_Selected passage_
The government, too, equally keen on unearthing the truth, appointed a commission of inquiry headed by Justice M.C. Chagla. The proceedings, which began on January 20, 1958, were open to the public which took a keen interest. A large number of witnesses was examined under oath, including the then finance minister, T.T. Krishnamachari (TTK), and the principal finance secretary, H.K. Patel. It was over on the eleventh day and a comprehensive report was released by the government on February 13, 1958. Such speed is unimaginable today.

What was also striking was the objectivity of the government which deputed M.C. Setalvad, the attorney general — to assist the commission in arriving at the truth. This is in total contrast to the practice of attorney generals defending the indefensible, as Soli Sorabji did in the Ayodhaya case. The commission was all praise for Feroze Gandhi. In Parliament, too, questions were raised by members across the spectrum. This was due to the high regard for clean governance and respect for the letter of the law by Prime Minister Nehru, who lost no time in advising TTK to tender his resignation.

_Information given_
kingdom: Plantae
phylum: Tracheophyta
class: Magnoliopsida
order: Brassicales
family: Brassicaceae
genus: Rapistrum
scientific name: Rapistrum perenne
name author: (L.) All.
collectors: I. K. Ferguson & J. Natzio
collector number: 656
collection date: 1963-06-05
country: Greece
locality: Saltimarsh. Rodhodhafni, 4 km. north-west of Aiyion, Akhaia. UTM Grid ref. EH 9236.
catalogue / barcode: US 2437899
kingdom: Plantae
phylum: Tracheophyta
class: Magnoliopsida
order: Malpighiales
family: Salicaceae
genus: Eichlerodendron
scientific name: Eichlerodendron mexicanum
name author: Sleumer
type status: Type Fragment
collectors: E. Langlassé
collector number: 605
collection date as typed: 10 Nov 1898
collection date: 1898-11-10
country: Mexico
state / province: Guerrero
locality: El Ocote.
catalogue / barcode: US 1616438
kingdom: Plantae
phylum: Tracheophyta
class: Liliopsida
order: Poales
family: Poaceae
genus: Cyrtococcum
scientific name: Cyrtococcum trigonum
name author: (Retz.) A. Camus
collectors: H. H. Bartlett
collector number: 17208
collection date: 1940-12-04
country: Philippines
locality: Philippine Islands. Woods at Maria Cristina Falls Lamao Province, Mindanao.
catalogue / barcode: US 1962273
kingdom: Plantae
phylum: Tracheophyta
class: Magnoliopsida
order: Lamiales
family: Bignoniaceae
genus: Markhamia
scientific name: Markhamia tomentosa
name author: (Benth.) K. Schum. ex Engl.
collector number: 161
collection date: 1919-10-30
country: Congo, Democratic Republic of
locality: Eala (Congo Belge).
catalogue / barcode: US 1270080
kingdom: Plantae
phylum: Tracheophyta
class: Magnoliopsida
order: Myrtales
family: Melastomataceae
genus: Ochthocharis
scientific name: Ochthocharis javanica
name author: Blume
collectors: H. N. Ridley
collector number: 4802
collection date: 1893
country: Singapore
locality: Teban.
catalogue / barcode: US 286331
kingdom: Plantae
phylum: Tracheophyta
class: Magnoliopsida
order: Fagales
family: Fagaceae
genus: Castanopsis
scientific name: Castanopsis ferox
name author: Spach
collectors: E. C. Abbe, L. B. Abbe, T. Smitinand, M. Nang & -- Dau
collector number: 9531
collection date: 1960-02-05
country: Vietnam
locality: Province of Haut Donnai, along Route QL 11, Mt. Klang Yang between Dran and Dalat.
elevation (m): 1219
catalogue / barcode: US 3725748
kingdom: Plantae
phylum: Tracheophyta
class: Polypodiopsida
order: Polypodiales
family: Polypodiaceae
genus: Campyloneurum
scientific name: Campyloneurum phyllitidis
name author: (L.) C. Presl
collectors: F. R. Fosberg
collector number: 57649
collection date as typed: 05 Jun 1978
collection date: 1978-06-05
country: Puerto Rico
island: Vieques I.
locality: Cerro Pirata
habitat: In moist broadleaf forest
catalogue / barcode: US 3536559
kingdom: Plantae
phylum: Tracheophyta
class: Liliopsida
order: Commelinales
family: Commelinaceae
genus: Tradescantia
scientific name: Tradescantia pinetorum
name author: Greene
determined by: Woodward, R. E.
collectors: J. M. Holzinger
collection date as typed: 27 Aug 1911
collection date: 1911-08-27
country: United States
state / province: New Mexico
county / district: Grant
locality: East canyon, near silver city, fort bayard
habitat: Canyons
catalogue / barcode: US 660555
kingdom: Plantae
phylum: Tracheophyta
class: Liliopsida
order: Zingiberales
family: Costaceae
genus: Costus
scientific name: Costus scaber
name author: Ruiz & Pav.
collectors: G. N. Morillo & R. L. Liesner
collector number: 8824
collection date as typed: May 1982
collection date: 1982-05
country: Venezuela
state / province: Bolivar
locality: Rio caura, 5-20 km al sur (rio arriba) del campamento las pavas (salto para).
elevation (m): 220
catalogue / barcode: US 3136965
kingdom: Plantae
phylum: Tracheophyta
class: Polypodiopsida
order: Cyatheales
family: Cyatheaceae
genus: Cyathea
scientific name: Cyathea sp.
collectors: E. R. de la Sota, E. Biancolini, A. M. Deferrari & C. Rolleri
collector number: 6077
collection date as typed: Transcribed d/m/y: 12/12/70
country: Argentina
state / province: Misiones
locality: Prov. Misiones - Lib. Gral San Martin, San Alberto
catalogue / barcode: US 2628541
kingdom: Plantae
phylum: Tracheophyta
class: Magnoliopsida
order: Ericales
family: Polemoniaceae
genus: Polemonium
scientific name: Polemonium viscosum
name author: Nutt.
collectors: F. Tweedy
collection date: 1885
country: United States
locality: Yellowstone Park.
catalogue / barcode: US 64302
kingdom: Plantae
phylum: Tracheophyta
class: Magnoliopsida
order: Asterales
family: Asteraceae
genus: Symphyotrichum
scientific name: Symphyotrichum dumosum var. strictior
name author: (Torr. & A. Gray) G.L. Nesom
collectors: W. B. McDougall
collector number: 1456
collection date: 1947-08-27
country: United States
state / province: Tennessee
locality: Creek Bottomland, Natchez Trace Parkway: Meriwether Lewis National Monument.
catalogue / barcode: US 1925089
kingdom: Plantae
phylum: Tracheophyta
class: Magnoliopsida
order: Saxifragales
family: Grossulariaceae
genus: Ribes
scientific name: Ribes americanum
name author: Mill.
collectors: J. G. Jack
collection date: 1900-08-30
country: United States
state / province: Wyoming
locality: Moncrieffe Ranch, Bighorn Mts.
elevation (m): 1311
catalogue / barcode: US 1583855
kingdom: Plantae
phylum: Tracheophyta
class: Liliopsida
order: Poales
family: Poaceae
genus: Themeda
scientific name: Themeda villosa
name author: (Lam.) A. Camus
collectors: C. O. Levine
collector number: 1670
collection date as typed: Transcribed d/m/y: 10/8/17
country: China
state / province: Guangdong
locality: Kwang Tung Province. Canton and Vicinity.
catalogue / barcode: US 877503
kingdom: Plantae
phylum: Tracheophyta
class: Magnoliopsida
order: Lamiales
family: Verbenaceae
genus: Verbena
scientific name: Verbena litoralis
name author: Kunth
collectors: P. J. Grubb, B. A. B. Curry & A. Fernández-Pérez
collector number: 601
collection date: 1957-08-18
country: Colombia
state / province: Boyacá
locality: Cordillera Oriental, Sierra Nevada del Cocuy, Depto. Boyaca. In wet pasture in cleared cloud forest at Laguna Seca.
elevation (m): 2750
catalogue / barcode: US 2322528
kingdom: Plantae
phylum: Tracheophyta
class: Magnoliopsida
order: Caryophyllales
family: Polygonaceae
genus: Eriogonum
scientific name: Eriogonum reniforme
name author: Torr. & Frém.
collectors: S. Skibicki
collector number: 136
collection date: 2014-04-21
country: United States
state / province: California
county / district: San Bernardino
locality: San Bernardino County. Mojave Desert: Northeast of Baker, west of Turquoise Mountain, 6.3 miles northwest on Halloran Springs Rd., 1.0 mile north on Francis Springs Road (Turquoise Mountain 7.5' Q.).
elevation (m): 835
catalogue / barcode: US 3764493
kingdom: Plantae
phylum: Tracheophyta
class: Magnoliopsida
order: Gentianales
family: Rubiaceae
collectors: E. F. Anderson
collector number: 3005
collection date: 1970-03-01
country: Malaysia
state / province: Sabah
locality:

_Short exercise_
Quote in full the passage above about the Chagla commission of inquiry, word for word.

_Response to the exercise_
The government, too, equally keen on unearthing the truth, appointed a commission of inquiry headed by Justice M.C. Chagla. The proceedings, which began on January 20, 1958, were open to the public which took a keen interest. A large number of witnesses was examined under oath, including the then finance minister, T.T. Krishnamachari (TTK), and the principal finance secretary, H.K. Patel. It was over on the eleventh day and a comprehensive report was released by the government on February 13, 1958. Such speed is unimaginable today.

What was also striking was the objectivity of the government which deputed M.C. Setalvad, the attorney general — to assist the commission in arriving at the truth. This is in total contrast to the practice of attorney generals defending the indefensible, as Soli Sorabji did in the Ayodhaya case. The commission was all praise for Feroze Gandhi. In Parliament, too, questions were raised by members across the spectrum. This was due to the high regard for clean governance and respect for the letter of the law by Prime Minister Nehru, who lost no time in advising TTK to tender his resignation.